E poi, e poi. Come avete reagito quando un grande titolo dalle pagine del vostro settimanale preferito vi ha aggredito chiedendovi: "Perché gli italiani non scopano più come una volta?". Peggio per voi se avete pensato a un quiz e vi siete sforzati di rispondere. Bastava guardare il resto della pagina: era la pubblicità di un aspirapolvere. Proviamo a chiederci il perché di una scelta così azzardata: forse la risposta non è nella fervida fantasia del pubblicitario, ma in una ormai consolidata abitudine a linguaggi che fino a qualche anno fa avrebbero sconcertato non solo le nonne più anziane e conformiste. Passato il tempo delle allusioni, tipo "chi mi ama mi segua,, che mostrava un notevole sedere ma anche un paio di jeans con un nome di tutto rispetto anche per i meno religiosi, siamo ormai non all'allusione, ma alla esplicitazione.

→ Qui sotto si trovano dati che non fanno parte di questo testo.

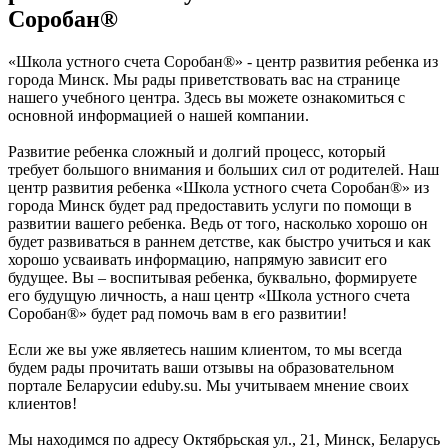
Соробан®
«Школа устного счета Соробан®» - центр развития ребенка из
города Минск. Мы рады приветствовать вас на странице
нашего учебного центра. Здесь вы можете ознакомиться с
основной информацией о нашей компании.
Развитие ребенка сложный и долгий процесс, который
требует большого внимания и больших сил от родителей. Наш
центр развития ребенка «Школа устного счета Соробан®» из
города Минск будет рад предоставить услуги по помощи в
развитии вашего ребенка. Ведь от того, насколько хорошо он
будет развиваться в раннем детстве, как быстро учиться и как
хорошо усваивать информацию, напрямую зависит его
будущее. Вы – воспитывая ребенка, буквально, формируете
его будущую личность, а наш центр «Школа устного счета
Соробан®» будет рад помочь вам в его развитии!
Если же вы уже являетесь нашим клиентом, то мы всегда
будем рады прочитать ваши отзывы на образовательном
портале Беларусии eduby.su. Мы учитываем мнение своих
клиентов!
Мы находимся по адресу Октябрьская ул., 21, Минск, Беларусь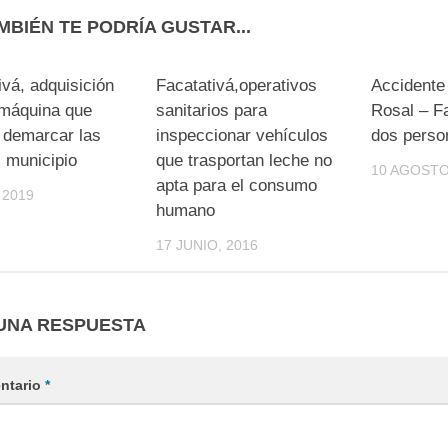
MBIÉN TE PODRÍA GUSTAR...
ivá, adquisición
Facatativá,operativos
Accidente 
 máquina que
sanitarios para
Rosal – Fa
 demarcar las
inspeccionar vehículos
dos perso
l municipio
que trasportan leche no
10 AGOSTO
apta para el consumo
 2019
humano
17 JUNIO, 2016
UNA RESPUESTA
ntario
*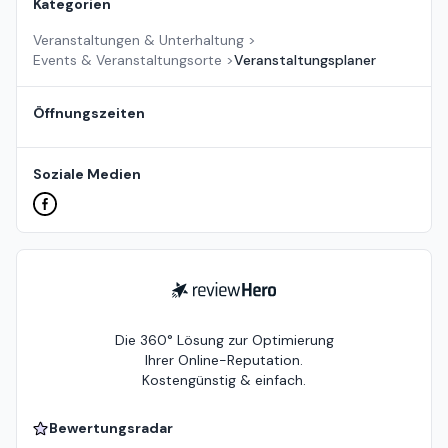
Kategorien
Veranstaltungen & Unterhaltung
>
Events & Veranstaltungsorte
>
Veranstaltungsplaner
Öffnungszeiten
Soziale Medien
ReviewHero
Die 360° Lösung zur Optimierung
Ihrer Online-Reputation.
Kostengünstig & einfach.
Bewertungsradar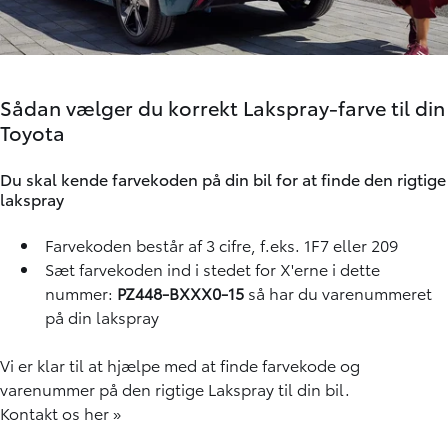
Sådan vælger du korrekt Lakspray-farve til din
Toyota
Du skal kende farvekoden på din bil for at finde den rigtige
lakspray
Farvekoden består af 3 cifre, f.eks. 1F7 eller 209
Sæt farvekoden ind i stedet for X'erne i dette
nummer:
PZ448-BXXX0-15
så har du varenummeret
på din lakspray
Vi er klar til at hjælpe med at finde farvekode og
varenummer på den rigtige Lakspray til din bil.
Kontakt os her »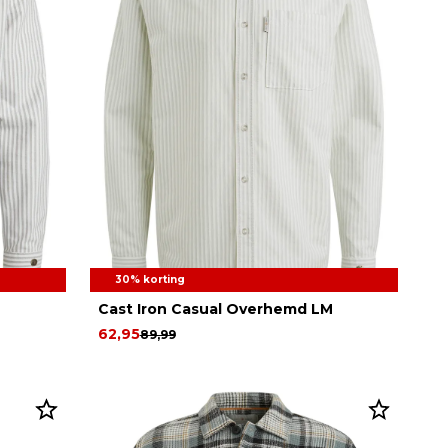
30% korting
M
Cast Iron Casual Overhemd LM
62,95
89,99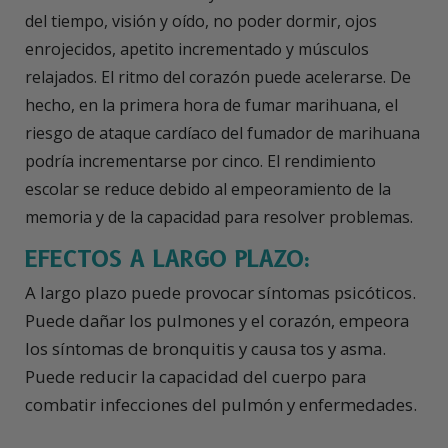
del tiempo, visión y oído, no poder dormir, ojos
enrojecidos, apetito incrementado y músculos
relajados. El ritmo del corazón puede acelerarse. De
hecho, en la primera hora de fumar marihuana, el
riesgo de ataque cardíaco del fumador de marihuana
podría incrementarse por cinco. El rendimiento
escolar se reduce debido al empeoramiento de la
memoria y de la capacidad para resolver problemas.
EFECTOS A LARGO PLAZO:
A largo plazo puede provocar síntomas psicóticos.
Puede dañar los pulmones y el corazón, empeora
los síntomas de bronquitis y causa tos y asma.
Puede reducir la capacidad del cuerpo para
combatir infecciones del pulmón y enfermedades.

Che non ha nulla a che vedere con l'esternazione, ma forse, chissà. E, su questa linea, ecco il "vestitevi come Kappa vi pare", ed è pubblicità di maglie sportive, ma allude, oh se allude.
Mi fermo qui. Non voglio commentare mani che mostrano lunghezze (formalmente di radio), o robe del genere. Però trovo che il serpente stia esagerando. Finirà, è una previsione, per mordersi la coda. E, si sa, un serpente che si morde la coda è uno dei segni che indicano lo zero.